On en revient à cette image idyllique d’une cuisine, qui apparaissait jusqu’ici comme un lieu d’espérance et qui, in fine, devient à son tour un lieu où tout paraît trop vaste et où la désillusion prend racine. Lorsqu’Avner sentira la situation devenir trop risquée pour lui et son équipe, il se mettra à cuisiner un festin trop imposant pour ces deux équipiers encore vivants. Et peu après, lorsqu’il entamera un long exil en Amérique pour espérer vivre en paix avec sa femme et sa petite fille, ce sera alors le coup de massue : la sensation d’être épié en permanence, la vie de couple dans un bel appartement dont la cuisine paraît trop vide et trop grande aux yeux de l’épouse, et surtout, si l’on s’en tient à une vision macro, une Amérique qui ne peut être considérée comme un espace de réconciliation. La scène finale de Munich fera figure de signal d’alerte qui viendra concentrer tout ce qu’Avner (et le spectateur !) aura pu emmagasiner comme constats et comme désillusions tout au long de cet infernal périple : dans une aire de jeux délabrée qui longe les bords fluviaux de New York, Avner retrouvera son ancien agent de liaison Ephraim (Geoffrey Rush), lequel déclinera poliment son invitation à « rompre le pain » avec lui. Tout est dit : au premier plan se joue ainsi le refus de se tourner vers l’humain pour au contraire camper sur des positions politiques plus stériles et aliénantes qu’autre chose, tandis qu’en arrière-plan se dressent, encore intactes à cette époque-là, les deux tours jumelles du World Trade Center – le genre de plan symbolique qui préfigure déjà la dégradation de l’état du monde pour les trois décennies à venir.

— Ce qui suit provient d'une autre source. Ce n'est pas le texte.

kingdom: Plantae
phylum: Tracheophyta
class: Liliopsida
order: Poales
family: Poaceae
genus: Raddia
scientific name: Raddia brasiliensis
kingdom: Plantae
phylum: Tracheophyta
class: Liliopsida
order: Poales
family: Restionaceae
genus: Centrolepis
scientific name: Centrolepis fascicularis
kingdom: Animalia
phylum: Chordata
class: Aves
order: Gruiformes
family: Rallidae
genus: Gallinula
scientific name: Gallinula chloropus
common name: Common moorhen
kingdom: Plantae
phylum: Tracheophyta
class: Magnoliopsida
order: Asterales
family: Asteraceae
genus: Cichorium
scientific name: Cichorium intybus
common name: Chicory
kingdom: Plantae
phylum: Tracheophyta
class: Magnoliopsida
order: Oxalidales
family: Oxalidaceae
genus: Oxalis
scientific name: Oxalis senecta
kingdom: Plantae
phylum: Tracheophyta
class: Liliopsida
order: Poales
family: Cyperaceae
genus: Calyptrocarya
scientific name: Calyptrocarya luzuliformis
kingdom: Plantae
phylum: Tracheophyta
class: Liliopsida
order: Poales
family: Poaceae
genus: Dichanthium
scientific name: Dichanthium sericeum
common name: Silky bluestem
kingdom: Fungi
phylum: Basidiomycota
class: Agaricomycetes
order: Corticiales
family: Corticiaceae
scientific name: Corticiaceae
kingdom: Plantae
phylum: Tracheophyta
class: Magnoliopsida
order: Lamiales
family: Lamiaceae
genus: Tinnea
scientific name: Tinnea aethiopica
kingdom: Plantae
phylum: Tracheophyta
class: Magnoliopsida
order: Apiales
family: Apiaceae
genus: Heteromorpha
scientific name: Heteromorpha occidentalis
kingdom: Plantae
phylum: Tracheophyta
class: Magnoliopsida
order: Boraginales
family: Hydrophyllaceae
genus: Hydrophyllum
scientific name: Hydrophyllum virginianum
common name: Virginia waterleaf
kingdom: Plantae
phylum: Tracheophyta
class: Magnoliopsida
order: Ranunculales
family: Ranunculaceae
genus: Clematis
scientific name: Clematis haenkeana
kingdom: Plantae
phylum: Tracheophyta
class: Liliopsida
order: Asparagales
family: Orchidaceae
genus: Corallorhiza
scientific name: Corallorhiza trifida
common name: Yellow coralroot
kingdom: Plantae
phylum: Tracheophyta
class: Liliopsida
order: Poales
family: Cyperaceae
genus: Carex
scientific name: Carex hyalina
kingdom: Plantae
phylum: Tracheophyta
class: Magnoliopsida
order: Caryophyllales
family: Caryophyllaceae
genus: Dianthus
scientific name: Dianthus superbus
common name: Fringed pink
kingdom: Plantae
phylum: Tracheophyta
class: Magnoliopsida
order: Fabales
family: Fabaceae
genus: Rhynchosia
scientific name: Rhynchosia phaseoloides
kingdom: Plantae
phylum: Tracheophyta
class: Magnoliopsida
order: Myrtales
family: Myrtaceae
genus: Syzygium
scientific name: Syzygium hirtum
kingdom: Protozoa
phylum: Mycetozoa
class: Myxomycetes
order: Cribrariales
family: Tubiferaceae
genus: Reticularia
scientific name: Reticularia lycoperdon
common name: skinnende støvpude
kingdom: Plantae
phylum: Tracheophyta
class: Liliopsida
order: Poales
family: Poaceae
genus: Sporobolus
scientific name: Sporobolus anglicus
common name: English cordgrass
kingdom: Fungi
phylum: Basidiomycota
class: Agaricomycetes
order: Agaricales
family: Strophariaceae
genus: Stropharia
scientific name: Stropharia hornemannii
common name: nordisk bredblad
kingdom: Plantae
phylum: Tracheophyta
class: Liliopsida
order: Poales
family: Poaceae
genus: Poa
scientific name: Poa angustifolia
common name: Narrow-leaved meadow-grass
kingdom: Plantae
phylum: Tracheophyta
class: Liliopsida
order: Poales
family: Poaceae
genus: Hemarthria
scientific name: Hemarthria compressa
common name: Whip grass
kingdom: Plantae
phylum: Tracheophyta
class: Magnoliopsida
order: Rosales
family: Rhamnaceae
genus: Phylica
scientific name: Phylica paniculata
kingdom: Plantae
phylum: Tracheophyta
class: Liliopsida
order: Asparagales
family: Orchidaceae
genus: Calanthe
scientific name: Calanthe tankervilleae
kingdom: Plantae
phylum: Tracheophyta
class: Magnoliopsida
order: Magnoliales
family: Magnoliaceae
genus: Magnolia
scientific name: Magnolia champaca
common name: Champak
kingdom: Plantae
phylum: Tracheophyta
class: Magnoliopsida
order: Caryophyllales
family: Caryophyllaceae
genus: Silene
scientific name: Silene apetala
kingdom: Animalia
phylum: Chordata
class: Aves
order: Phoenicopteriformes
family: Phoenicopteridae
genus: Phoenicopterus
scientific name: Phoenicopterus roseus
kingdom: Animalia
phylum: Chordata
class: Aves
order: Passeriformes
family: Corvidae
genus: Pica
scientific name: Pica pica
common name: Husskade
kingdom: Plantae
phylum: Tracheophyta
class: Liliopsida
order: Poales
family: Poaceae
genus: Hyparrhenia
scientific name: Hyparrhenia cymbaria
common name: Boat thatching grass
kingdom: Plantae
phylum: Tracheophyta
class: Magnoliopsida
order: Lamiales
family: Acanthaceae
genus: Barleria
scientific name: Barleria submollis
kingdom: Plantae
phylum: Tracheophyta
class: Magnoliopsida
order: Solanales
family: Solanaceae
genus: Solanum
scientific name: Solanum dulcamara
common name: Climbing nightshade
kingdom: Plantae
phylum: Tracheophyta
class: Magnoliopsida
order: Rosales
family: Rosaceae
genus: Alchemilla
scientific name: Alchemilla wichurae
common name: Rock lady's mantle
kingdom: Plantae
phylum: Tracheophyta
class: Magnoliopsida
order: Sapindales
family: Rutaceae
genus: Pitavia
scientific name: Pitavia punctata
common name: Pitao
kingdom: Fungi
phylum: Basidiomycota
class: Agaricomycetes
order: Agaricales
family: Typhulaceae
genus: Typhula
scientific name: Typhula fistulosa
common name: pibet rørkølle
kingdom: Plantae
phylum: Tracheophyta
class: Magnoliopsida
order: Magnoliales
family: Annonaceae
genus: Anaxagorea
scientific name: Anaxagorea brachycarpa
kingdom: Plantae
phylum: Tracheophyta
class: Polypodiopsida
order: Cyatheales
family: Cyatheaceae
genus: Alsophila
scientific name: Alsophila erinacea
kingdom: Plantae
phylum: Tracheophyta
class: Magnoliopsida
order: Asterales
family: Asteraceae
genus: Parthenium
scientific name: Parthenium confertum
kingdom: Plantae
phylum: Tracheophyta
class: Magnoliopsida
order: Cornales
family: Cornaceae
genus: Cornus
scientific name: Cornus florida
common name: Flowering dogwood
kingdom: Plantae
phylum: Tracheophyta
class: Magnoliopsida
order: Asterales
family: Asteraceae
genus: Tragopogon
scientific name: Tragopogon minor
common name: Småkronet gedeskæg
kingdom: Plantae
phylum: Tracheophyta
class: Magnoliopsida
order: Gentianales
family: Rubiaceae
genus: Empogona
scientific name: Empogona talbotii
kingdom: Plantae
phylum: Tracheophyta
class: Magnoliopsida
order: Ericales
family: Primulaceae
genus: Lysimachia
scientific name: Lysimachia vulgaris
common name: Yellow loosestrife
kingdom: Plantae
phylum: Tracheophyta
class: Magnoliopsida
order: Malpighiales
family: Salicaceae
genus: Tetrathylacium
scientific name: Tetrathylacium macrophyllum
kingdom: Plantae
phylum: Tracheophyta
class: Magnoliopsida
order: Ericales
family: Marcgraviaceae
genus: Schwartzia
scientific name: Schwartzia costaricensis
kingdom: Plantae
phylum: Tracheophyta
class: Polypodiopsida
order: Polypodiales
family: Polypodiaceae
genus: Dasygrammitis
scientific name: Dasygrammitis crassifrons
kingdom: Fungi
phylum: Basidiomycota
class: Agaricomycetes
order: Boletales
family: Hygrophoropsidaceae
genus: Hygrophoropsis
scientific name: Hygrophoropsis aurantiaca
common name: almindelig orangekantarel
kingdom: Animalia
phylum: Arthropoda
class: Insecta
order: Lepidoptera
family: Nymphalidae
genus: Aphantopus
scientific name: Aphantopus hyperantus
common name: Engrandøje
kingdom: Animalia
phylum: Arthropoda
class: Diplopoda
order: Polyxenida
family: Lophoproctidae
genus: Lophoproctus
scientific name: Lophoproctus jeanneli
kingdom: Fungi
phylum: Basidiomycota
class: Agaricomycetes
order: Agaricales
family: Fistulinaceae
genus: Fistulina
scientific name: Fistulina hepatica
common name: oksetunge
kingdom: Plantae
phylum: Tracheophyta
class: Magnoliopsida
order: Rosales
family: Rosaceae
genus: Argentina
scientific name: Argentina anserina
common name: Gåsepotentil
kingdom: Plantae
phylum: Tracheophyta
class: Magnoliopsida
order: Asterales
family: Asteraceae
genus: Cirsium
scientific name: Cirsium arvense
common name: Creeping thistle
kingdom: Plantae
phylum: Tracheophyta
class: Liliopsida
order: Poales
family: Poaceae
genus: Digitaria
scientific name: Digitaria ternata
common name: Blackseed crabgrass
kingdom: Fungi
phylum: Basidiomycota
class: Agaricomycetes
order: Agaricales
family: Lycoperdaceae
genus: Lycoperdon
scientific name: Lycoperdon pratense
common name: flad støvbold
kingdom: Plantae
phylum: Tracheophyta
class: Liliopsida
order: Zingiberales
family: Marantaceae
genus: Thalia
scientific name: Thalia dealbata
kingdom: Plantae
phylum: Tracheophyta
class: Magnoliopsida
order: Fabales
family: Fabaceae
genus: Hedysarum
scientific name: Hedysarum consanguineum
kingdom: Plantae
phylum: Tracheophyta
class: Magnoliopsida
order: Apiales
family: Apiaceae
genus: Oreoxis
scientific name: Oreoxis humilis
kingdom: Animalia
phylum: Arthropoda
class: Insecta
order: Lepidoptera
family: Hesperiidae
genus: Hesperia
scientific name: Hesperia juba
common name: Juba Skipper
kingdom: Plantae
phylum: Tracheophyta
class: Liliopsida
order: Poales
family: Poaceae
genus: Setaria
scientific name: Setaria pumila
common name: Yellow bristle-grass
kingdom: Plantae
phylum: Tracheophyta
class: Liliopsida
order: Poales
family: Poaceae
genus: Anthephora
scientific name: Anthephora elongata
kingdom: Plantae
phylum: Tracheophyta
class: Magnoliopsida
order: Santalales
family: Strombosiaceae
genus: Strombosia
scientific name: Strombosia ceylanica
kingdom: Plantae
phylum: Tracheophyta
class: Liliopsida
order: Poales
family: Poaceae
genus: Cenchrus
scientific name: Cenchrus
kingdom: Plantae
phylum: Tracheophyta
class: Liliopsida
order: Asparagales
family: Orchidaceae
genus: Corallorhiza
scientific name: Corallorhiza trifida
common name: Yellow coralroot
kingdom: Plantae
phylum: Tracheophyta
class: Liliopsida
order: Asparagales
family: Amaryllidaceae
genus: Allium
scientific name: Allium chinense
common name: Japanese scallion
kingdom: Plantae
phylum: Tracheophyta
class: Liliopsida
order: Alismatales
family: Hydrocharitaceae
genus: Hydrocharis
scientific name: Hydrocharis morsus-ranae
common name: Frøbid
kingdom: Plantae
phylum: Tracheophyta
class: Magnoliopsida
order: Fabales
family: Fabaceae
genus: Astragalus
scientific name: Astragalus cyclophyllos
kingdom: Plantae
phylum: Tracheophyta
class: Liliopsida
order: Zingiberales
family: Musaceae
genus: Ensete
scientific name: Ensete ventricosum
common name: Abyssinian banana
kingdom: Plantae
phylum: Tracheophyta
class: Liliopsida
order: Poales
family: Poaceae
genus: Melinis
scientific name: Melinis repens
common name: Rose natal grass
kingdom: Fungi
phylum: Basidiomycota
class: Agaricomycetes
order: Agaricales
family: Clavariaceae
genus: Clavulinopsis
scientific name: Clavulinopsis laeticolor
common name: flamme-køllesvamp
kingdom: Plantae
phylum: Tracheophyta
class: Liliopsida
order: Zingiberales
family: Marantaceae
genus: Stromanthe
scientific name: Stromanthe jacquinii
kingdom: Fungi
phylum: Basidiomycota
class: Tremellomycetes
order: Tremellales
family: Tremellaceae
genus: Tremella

Tout au long de Munich, Steven Spielberg aura donc contourné toute vérité partisane pour ouvrir une porte sur l’espoir. Avec un constat pour le coup universel : ne jamais oublier que derrière chaque nom – souvent réduit à une statistique sur une liste – se cache l’humain. Et cet « humain » n’est pas un concept à valider simplement pour se donner bonne conscience. Il s’agit surtout d’un outil de transcendance pour celui qui accepte d’en saisir le sens caché et de l’embrasser de plein fouet. C’était ce qui animait soudainement Oskar Schindler dans la fin déchirante de La liste de Schindler, fondant alors en larmes de n’avoir pas pu sauver plus de Juifs que ceux écrits sur cette liste durement négociée avec les autorités nazies – en sauver ne serait-ce qu’un de plus aurait égalé le fait de sauver l’humanité toute entière. C’était aussi ce trouble qui hantait ce survivant d’Omaha Beach devenu vieux retraité à la fin d’Il faut sauver le soldat Ryan, dont la survie en tant que soldat, entièrement due au sens du sacrifice de ceux qui traversèrent l’enfer pour le sauver, ne pouvait être justifiée qu’au terme d’une vie digne et méritante en tant qu’individu. Munich entérine à la puissance mille ce regard d’auteur, digne et essentiel, sur un monde assumé et visualisé dans toute sa complexité, qui, à l’image d’une photo sophistiquée signée Janusz Kaminski, nous invite à ne pas se voiler la face et à naviguer consciemment entre l’ombre (angoissante) et la lumière (aveuglante). Avec l’espoir qu’au cœur même de la noirceur, il sera possible d’y voir plus clair. Soit très exactement ce que l’on est en droit d’attendre d’un cinéaste humaniste, d’un vrai.